皿の上に広げられた、白と薄紅のまだらな砂糖粒の中に、ひとつだけ、形を持ったかたまりがあった。
コロンと丸く、凹凸がある。
これは――薔薇の花、だろうか。
「角砂糖の花を贈るなんて、可愛いところがあるじゃない」
墜落の衝撃で砕けちゃってたから、言い出せなかったのね、とレイヴンが笑う。
決まり悪げなあの様子を思い出して、うっかり胸が熱くなってしまった。いつもの彼ならうまく行かなかったプランなど痕跡も残さず破棄してしまっただろうに――どうして、手渡してくれたのだろう。
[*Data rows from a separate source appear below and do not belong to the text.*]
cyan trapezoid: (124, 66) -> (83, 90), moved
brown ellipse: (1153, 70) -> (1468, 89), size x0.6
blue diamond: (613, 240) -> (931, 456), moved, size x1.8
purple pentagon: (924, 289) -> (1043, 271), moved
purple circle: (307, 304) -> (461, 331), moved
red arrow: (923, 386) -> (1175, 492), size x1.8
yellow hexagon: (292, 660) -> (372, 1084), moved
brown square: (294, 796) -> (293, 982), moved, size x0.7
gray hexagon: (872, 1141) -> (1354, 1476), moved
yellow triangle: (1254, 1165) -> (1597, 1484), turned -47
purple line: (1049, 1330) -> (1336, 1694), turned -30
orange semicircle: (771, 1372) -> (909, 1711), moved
「か、角砂糖の、保存方法について……っ! 調べなきゃ……!」
「わあ乙女」
「だって、こんな……! ねえレイヴン、どうしよう、これってどういう意味だと思う!?」
「え……意味はあんまりないんじゃない? スネイルよ?」
「なんでそんなひどいこと言うのかなあ!?」
「いや、意味を込めるなら砂糖ではないんじゃ……普通にちょっとしたお礼……」
「……そ、そうよね……うん……言われてみればそのとおりなんだけど……うう……!」
「あーごめん、ごめんってば。わかった、角砂糖の保管方法ね。えーっと」
きゃいきゃいと騒ぐ二人の番号付きに、入室した隊員がめずらしいものを見るような目を向ける。
可愛らしい砂糖の薔薇は、乾燥剤とともに小さな瓶に入れられて、メーテルリンクの私室に保管されることになった。
宝物扱いのむず痒さに、いつまで耐えられるかしらね、とレイヴンが笑った。